Blow Out
I had a major binge yesterday. My thought was for this to be a huge, last time binge before going on a "Loose 20 pounds" fast. Do you ever feel like your whole system has been ruined by the bulimia and compulsive overeating? Last night I was so sick - I didn't have to make myself sick, I was just sick enough. I didn't eat breakfast this morning, but just had McDonald's food with the kids, and I feel like I"m about to pass out from pain and naseau. My stomach and insides are so loud right now, and my gut feels like a bowling ball is inside. This is gross. I know I'm going to be sick.
I'm so bummed about my weight. There's another mom at the school where my kidlets go who is so thin. She's like the Queen Bee of Mommy-dom. She powerwalks for at least an hour a day. Why can't I be like that again? Why am I so lazy? I'm so lazy and fat. Nothing I do will ever get me to looking the way I'd like again. I'm the Pudgemaster - a cartoon coming to you soon!

2 Comments:
Hang in there! You are beautiful to us, to your family and to those people who you are helping every day!...remeber any scars...phyical or emotional are our battle wonds...we must wear them with pride!
Hi Mata Hari Mom, how are you doing? Just wanted to let you know I'm thinking of you. I agree with Esperanza, you are beautiful -- my hope for today is that you can see inside yourself -- really see that beauty. Funny how our minds keep thinking that things on the outside determine our happiness and beauty.
I always thought that I'd be able to "rest" about my appearance when I got older.

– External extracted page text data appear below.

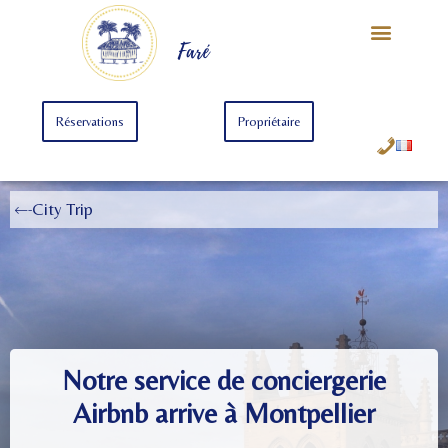
Notre Univers
Offre Starter
Offre Premium
Faré
Réservations
Propriétaire
City Trip
Notre service de conciergerie
Airbnb arrive à Montpellier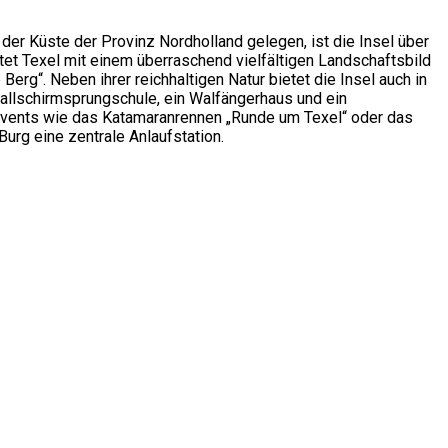
er Küste der Provinz Nordholland gelegen, ist die Insel über
rtet Texel mit einem überraschend vielfältigen Landschaftsbild
rg“. Neben ihrer reichhaltigen Natur bietet die Insel auch in
allschirmsprungschule, ein Walfängerhaus und ein
Events wie das Katamaranrennen „Runde um Texel“ oder das
Burg eine zentrale Anlaufstation.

Yet, getting older never seemed to bring me there. It's like I kept putting off accepting myself for a future date -- and doing the same things in the meantime. Same thoughts, same habits.
Somehow, I finally realized that if I was going to relax about my appearance, I had to do it now. Scary. Oddly enough, it doesn't lead to falling apart, like I thought. It just leads to peace -- peace of mind, a calmer body -- and the space to heal. The scariest part is trusting.
You have this power in you. You have the ability to run your household, raise your kids, write a good blog and volunteer in the community. I'm probably leaving a bunch of other things out.
What would it be like to turn some of that energy, drive and commitment inside -- and create love for who you really are?
With love,
Heather
P.S. Your blog entry here made me think about my own quest for perfection...I wrote about it last week. See, you inspire!